Well, 'Japanese public culture' isn't a homogeneous entity, so I can imagine that what your Japanese academic friend says may be actually going on in, say, tabloid journalism. (I just don't have access to the low end of Japanese mass culture.) Sex sells, and stories of schoolgirls offering sexual service must sell even more briskly than usual. What better fantasies to sell to men with disposable incomes who are tired of mature & demanding women? As for news coverage of Japan in foreign countries, the 'schoolgirls as prostitutes' stories you refer to, I'm sure, belong in the Fujiyama/Geisha/Hot Mama-san genre of discourse on women in Japan in particular and Asian women in general. Quentin Crisp said, 'There is no sin like being a woman.' I'd revise his quip and say, 'There is no joke like being an Asian woman.'


>I'm teaching _Lolita_ this semester and am currently rereading it (also
>playing one of the Benten groups, Lolita 18 -- definitely a ref. to that
>schoolgirl fetish you mention). I'd qualify what you say here first by
>saying that it's not teenagers' bodies but adolescent bodies and, moreover,
>the girls' adolescent body works rather differently in most social contexts
>than the boys'.

Most likely, though Calvin Klein may have changed it somewhat, for better and worse. And what of _Titanic_ and Leo DiCaprio? _My Own Private Idaho_? _Macho Dancer_?

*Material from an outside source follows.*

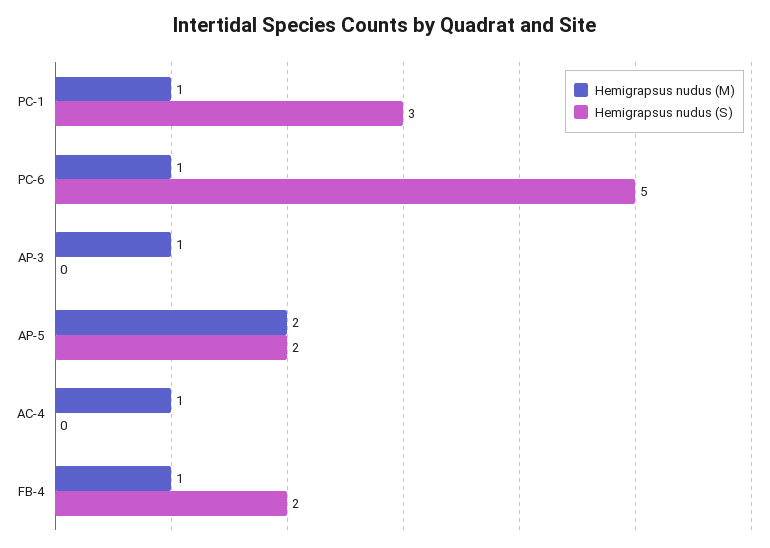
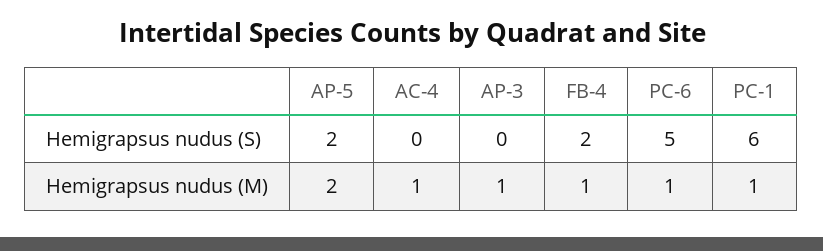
Hemigrapsus nudus (S), PC-1: 3 -> 6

In the context of Japan, if you read classic works of 'shoujo manga' by Yamagishi Ryoko, Hagio Moto, Yoshida Akimi, etc., you'll see that the (homo)eroticization of adolescent male bodies is a point of departure for the (fantasy) work of girl culture.

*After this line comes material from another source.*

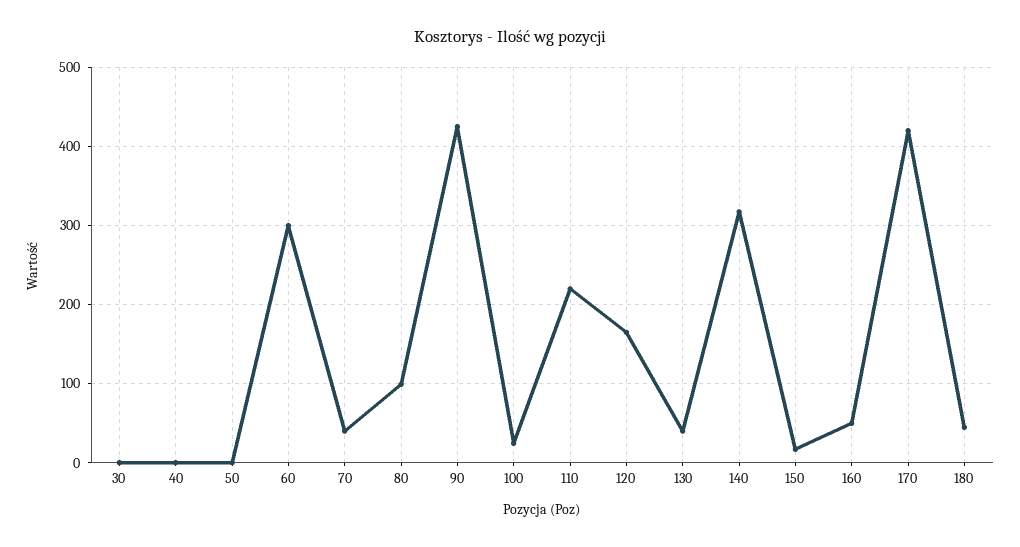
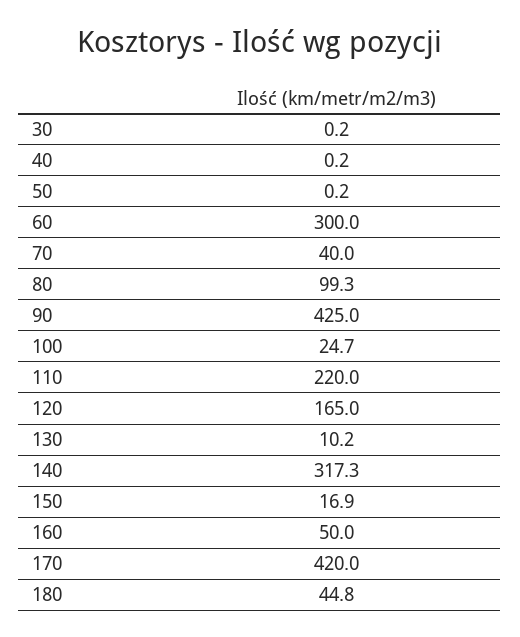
130: 40 -> 10.2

>>On a somewhat positive note, 'shoujo' + 'shonen,' when used by girls
>>themselves, may be figures of resistance--resistance toward gender-defined
>>roles hemmed in by Work and Home.
>And this is fascinating because you're right and yet shoujo is not
>resistance in the same way as girl is in predominantly Anglophone cultures.
>There are important continguities, but it's not the same and that is where
>I am really very interested.

I could continue this discussion, but how much (or how little) do you or other listers know about Japan, its language, its history, its cultures, etc.? I'd hate to be a native informant for left orientalist cruising.


>Yes and use of Japanese 'girl culture' in the States or Australia is
>certainly a form of orientalism -- a homogenisation of what it that might
>be and also an insistence on the translatability of 'Western' conceptions
>of girlhood. Is that diverse specificity that's hardest to grasp from my
>position.

A difficult thing is that an emphasis on diversity and specificity can also be an exercise in orientalism. One of those aporias, no?


>This shortchanges her a little. Some of this predictable (now, for me and
>it seems also for you -- which doesn't make it irrelevant or uninteresting)
>narrative is there, but there are some intriguing things, such as her
>discussion of shoujo as a gender.

OK, I'll check it out when I can. It's just that I never had much interest in Takarazuka, even when I was in Japan.


>>Here again is a problem of the banality
>>of cultural studies. Once you read Janice Radway, Angela McRobbie, Henry
>>Jenkins, Constance Penley, etc., you've read them all.
>
>Ah well I didn't and still don't want to play bag/defend cultural studies,
>though I will if you want. Your last sentence seems to me both circular
>(what goes into the etc. after all?) and incorrect -- what of the
>differences between these people and what, more importantly, of the
>cultural studies this list does not at all encompass.

You don't have to defend cultural studies from me, but I do think that much of its current output leaves a lot to be desired, to say the least--the same for any other discipline, I say.